Work instruction a = Can you repeat, word for word, the stretch of the listing from its first line through the line containing "Add to cart"?
======== Passage shown ========
So that leaves Liverpool, who played out a 3-3 draw with Brighton and Hove Albion on Saturday afternoon, a point that probably looked acceptable when they found themselves 2-0 down after 17 minutes, but felt like a defeat given they led 3-2 from the 63rd minute until Leandro Trossard’s hat-trick goal with seven minutes remaining. The draw — combined with other results this weekend — leaves Liverpool 11 points behind Arsenal and 10 behind perennial title rivals Manchester City (albeit with a game in hand on both) and, historically, any chance of a 20th league title is gone. The last team to have 10 points or fewer from their opening seven games but win the league were Liverpool themselves back in 1981-82, but that’s a footballing landscape that has long changed. It’s a marathon and a sprint these days.

So while Liverpool now have to focus on finishing in the top four this season it’s giving the opposition great chances to finish that is repeatedly undermining the team. Brighton had six shots at Anfield this weekend; all of them were on target and all were recorded as clear-cut chances by Opta. Nervous Liverpool have given up more open play xG this season than struggling Wolves and Southampton so it’s clear where the issue lies. “The confidence level is not extraordinarily high,” Klopp said after the game. Sure, that’s the way of the crisis club.


MD8: Leicester City

You may remember that Leicester won the Premier League in 2015-16 and had a decent run in the Champions League the following season. Always enjoy the good times because they’re only prologue to the bad times coming back and so far 2022-23 is looking like an absolute shocker of a campaign from Leicester. A somehow all-too-predictable 6-2 defeat to Tottenham in MD8 not only ensured the Foxes stayed rock bottom of the division but also saw them set a Premier League record for goals conceded in the first seven games of the season, posting the worst such record in the English top flight since 1965. Leicester are worse off than local rivals Derby County were at this stage in 2007-08, a season which set possibly unbreakable records for how bad a team could be. Are Leicester City going to get more than 11 points this season? Almost certainly. Does this stop them being MD8’s crisis club? Absolutely not.


MD7: matchweek postponed


MD6: Arsenal

Arsenal will reach October having only dropped points in one league game all season, the 3-1 defeat to Manchester United in MD6. Clearly Arsenal are not a club in actual ongoing crisis this season – they are top of the Premier League and deservedly so – but it’s important to remember that you can bring crisis onto yourself by getting overly worked up about where a referee hails from and how cards are distributed across the league. Sometimes football is just an unfair low-scoring field invasion sport, sometimes you go an entire league season without defeat. If crisis club narrative proves anything it’s you have to take the rough with the smooth.

McTominay vs Arsenal
a midfield performance

MD5: Chelsea

Chelsea narrowly escaped official crisis club status in MD3 but in MD5 they could avoid it no longer. A dismal 2-1 defeat away at Southampton ensured that this would be only the second season this century that Chelsea had lost two of their opening five league games. The other occasion was back in 2015-16 when the club, reigning Premier League champions no less, showed no qualms in sacking their most successful ever manager for the second time. A week or so later, Thomas Tuchel would experience a similar sensation. There’s no hiding from the bleakly iridescent light that shines on each week’s crisis club in the Premier League. Avoid it at all costs.
======== Exercise materials ========
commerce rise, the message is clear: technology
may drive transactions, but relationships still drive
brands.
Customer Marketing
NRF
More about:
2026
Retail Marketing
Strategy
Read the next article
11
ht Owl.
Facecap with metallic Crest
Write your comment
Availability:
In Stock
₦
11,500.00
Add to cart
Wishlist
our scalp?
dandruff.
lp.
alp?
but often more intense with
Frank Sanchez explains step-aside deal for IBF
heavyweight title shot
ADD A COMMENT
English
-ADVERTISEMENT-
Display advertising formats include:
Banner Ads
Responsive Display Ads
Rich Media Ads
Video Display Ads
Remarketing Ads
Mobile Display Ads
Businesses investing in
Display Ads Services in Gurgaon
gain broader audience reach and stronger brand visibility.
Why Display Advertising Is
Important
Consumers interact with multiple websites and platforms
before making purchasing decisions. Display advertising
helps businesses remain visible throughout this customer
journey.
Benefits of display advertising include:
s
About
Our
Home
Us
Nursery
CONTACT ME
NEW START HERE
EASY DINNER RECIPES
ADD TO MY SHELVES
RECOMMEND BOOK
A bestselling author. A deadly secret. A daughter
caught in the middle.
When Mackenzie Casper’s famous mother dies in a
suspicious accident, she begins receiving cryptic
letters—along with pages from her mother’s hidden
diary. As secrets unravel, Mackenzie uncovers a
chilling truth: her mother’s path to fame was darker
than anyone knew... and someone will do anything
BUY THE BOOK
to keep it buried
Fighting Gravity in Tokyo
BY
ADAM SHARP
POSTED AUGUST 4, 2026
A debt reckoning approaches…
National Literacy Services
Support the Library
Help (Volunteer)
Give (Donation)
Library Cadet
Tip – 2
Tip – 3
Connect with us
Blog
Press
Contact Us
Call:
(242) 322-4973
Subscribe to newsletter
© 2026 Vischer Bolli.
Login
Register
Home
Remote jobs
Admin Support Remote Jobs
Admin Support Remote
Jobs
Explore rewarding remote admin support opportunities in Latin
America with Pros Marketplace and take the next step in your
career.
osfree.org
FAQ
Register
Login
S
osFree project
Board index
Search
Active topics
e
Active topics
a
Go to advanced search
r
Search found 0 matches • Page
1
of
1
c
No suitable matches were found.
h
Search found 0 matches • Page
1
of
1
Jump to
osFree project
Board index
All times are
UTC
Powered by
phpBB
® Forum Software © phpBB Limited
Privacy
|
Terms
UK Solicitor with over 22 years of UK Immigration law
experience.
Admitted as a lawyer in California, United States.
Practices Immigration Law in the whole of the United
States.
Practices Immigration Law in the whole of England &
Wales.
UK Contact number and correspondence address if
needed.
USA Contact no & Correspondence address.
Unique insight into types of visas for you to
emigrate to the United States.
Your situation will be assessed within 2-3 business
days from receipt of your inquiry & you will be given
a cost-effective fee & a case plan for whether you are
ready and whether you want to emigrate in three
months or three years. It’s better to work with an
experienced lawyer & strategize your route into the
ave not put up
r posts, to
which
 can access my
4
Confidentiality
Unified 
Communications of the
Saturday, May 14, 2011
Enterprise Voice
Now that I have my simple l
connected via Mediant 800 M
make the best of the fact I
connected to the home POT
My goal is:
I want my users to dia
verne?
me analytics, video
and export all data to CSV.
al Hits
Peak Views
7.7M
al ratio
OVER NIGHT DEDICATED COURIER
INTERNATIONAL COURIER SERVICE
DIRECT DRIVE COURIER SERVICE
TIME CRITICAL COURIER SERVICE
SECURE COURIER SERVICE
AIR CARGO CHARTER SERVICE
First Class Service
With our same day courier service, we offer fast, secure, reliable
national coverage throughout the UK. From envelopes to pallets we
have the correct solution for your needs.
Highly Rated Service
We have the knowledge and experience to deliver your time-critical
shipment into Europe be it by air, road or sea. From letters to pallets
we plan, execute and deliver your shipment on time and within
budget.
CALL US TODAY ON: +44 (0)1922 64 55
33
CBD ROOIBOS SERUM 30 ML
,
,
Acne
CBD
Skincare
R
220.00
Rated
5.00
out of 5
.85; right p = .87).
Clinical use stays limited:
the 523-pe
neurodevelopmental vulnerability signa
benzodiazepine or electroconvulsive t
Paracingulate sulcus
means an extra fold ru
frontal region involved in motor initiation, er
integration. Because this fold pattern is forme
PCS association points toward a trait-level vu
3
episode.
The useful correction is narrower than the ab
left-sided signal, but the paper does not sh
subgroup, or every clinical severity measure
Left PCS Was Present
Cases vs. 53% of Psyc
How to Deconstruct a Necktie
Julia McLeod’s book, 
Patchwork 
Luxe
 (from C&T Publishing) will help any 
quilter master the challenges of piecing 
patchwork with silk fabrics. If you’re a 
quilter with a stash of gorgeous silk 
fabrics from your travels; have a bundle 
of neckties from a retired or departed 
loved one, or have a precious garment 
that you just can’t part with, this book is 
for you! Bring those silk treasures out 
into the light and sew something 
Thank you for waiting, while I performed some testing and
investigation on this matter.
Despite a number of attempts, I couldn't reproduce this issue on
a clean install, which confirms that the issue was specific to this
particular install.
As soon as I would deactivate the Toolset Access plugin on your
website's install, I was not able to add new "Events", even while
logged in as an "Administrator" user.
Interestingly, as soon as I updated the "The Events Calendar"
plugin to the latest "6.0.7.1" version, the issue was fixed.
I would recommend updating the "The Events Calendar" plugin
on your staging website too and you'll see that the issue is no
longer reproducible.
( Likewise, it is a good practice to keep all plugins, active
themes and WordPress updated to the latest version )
========
Work instruction b = Could you quote the Premier League passage from "MD7: matchweek postponed" through "with the smooth."?

Response box a =
commerce rise, the message is clear: technology
may drive transactions, but relationships still drive
brands.
Customer Marketing
NRF
More about:
2026
Retail Marketing
Strategy
Read the next article
11
ht Owl.
Facecap with metallic Crest
Write your comment
Availability:
In Stock
₦
11,500.00
Add to cart

Response box b =
MD7: matchweek postponed


MD6: Arsenal

Arsenal will reach October having only dropped points in one league game all season, the 3-1 defeat to Manchester United in MD6. Clearly Arsenal are not a club in actual ongoing crisis this season – they are top of the Premier League and deservedly so – but it’s important to remember that you can bring crisis onto yourself by getting overly worked up about where a referee hails from and how cards are distributed across the league. Sometimes football is just an unfair low-scoring field invasion sport, sometimes you go an entire league season without defeat. If crisis club narrative proves anything it’s you have to take the rough with the smooth.